Сначала Борис так и рассказывал — переминаясь с ноги на ногу на коврике у двери, как пес, терпеливо ожидающий выхода на прогулку; он рассказывал, а я столь же терпеливо пытался понять, в чем тут дело. Клянусь вам, в его голосе было намного больше удивления, чем спеси им же обещанного «профессионального подхода». Потом я взял Шохата за локоть и отвел в гостиную, и дальше он рассказывал, уже сидя на диване, но все с той же степенью удивления. Он явно не знал, как ко всему этому относиться, и, похоже, смирился со своим непониманием, со своей беспомощностью. В какой-то момент у меня даже возникло впечатление, что Борис просто хочет перекинуть обжигающую картофелину в чьи-либо другие руки — в данном случае мои, но я тут же отбросил эту мысль: его желания и намерения действительно не играли здесь почти никакой роли. За него решали другие; бедный интеллигент казался полностью подчиненным чужой направляющей воле.
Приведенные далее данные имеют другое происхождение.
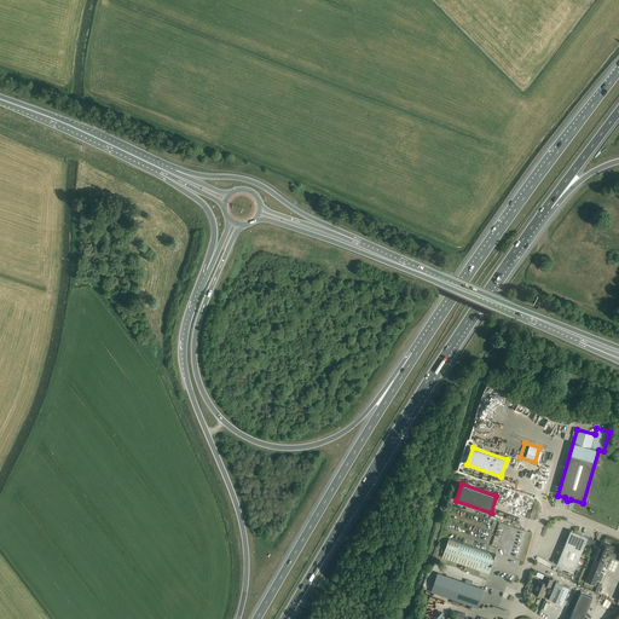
[(573,572),(588,538),(571,531),(556,565),(573,572)]
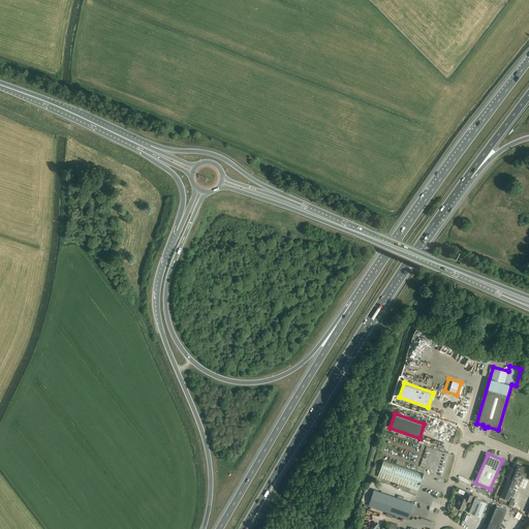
[(417,491),(419,485),(424,474),(383,460),(378,476),(417,491)]
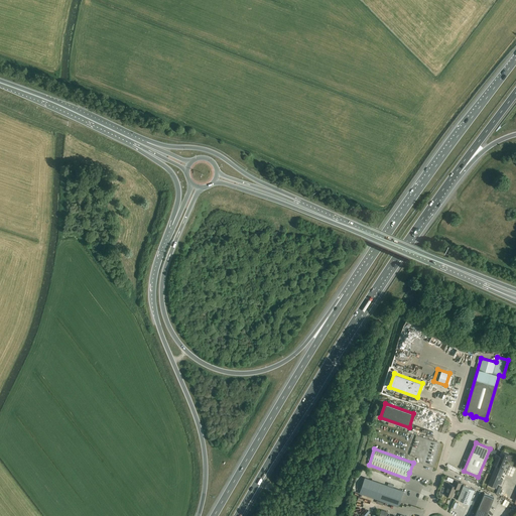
[(496,455),(492,464),(503,468),(504,465),(506,460),(510,462),(512,457),(508,455),(501,452),(500,456),(496,455)]
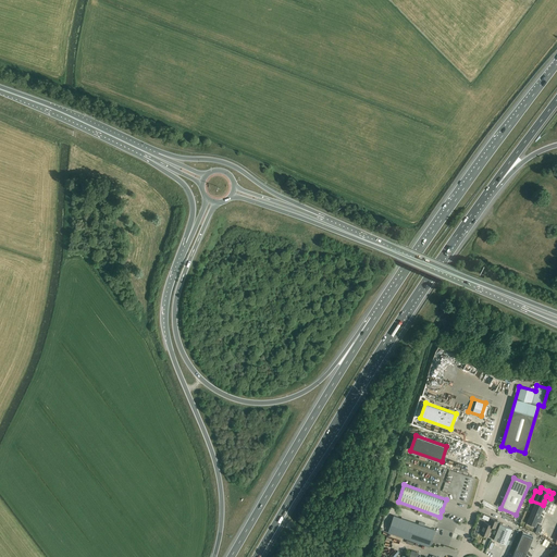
[(541,523),(543,518),(540,517),(544,507),(535,503),(527,523),(535,527),(537,522),(541,523)]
Понятно, что я слушал его вовсе не из интереса к правилам расстановки знаков препинания. Борис упомянул имя моего приятеля и коллеги. Странная филологическая история могла иметь отношение к пропаже Лёни Йозефовича — уже одно это требовало моего повышенного внимания. Однако чем старательней я вникал в хитросплетения корректорской правки, тем дальше они уводили меня от главной темы — исчезновения Лёни. Наконец терпение мое лопнуло.

— Так. Стоп! — скомандовал я. — Борис, вы меня совсем запутали. Все эти запятые, многоточия и тире… — черт ногу сломит. И зачем вы посвящаете меня в такие детали? То есть я могу себе представить, что эти, как их… орфография и так далее… имеют определенное значение, и все такое прочее. Но это ведь косметика, так?